PARTS OF THE EXERCISE:
1: Summarize the folder guide in two sentences.
2: Reproduce the folder guide word for word, everything from "- Single-purpose modules" down to "use it correctly.".

Complex Module Docs/ Folder Guide
Complex modules like auth, verify, and logger need deeper documentation than fits comfortably in a README. This guide defines the docs/ folder structure and content patterns for these modules.
When to Create a docs/ Folder
Create a docs/ folder when your module has:
- Multiple storage backends with different configuration needs
- Complex data model with 10+ record fields
- Framework integrations (Express, Lambda, etc.) that need detailed setup
- Security considerations that need explanation (encryption, token handling)
- Advanced configuration options beyond basic setup
Don't create a docs/ folder for:
- Simple utility modules (utils, debug, time)
- Thin wrapper modules (sql-* adapters)
- Single-purpose modules with minimal config
docs/ Folder Structure
module-name/
README.md # Overview, quick start, basic API
docs/
_config.yml # (Optional) If using GitHub Pages
data-model.md # Record fields, data types, design rationale
configuration.md # Deep config reference
integration-express.md # Express.js setup
integration-lambda.md # AWS Lambda setup
storage-adapters.md # Backend comparison, selection guide
{feature}-guide.md # Feature-specific deep diveFile Contents
data-model.md
Purpose: Explain every field in the record, why it exists, and how to use it correctly.

GIVEN DATA:
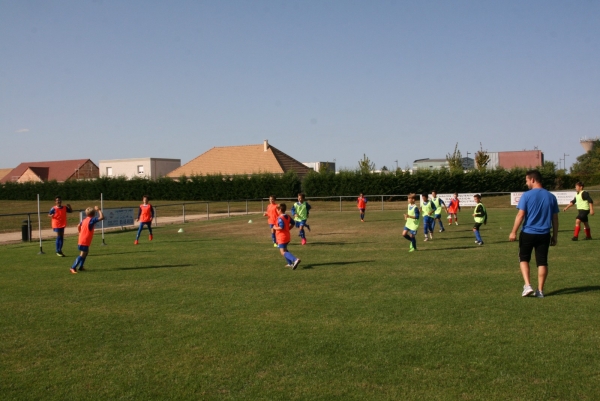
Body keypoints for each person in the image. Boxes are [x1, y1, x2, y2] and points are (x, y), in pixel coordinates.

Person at [509, 170, 559, 298]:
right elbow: (555, 218)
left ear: (532, 180)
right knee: (542, 261)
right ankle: (540, 291)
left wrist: (513, 231)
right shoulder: (551, 197)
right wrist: (555, 236)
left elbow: (520, 215)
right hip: (545, 234)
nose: (526, 183)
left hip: (528, 233)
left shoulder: (526, 195)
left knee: (524, 258)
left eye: (526, 180)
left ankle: (527, 285)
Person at [70, 206, 104, 274]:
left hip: (82, 239)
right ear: (94, 214)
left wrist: (80, 232)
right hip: (84, 240)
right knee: (82, 254)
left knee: (86, 252)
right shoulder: (91, 220)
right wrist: (99, 210)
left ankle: (81, 267)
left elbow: (78, 225)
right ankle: (73, 267)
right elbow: (102, 217)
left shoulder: (85, 220)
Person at [274, 203, 301, 270]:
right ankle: (290, 263)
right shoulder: (287, 216)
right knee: (285, 250)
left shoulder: (280, 218)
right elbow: (293, 223)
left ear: (280, 210)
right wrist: (288, 228)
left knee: (282, 252)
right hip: (287, 236)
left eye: (277, 210)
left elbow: (281, 227)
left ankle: (295, 260)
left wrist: (275, 228)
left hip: (282, 237)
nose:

ANSWERS TO THIS EXERCISE:
1: The guide defines the structure and content patterns of a docs/ folder for complex modules such as auth, verify, and logger, whose documentation needs exceed what fits comfortably in a README. A docs/ folder is warranted when a module has features such as multiple storage backends, a data model with 10+ record fields, framework integrations, security considerations, or advanced configuration options, but not for simple utility modules, thin wrapper modules, or single-purpose modules with minimal config.

2:
- Single-purpose modules with minimal config
docs/ Folder Structure
module-name/
README.md # Overview, quick start, basic API
docs/
_config.yml # (Optional) If using GitHub Pages
data-model.md # Record fields, data types, design rationale
configuration.md # Deep config reference
integration-express.md # Express.js setup
integration-lambda.md # AWS Lambda setup
storage-adapters.md # Backend comparison, selection guide
{feature}-guide.md # Feature-specific deep diveFile Contents
data-model.md
Purpose: Explain every field in the record, why it exists, and how to use it correctly.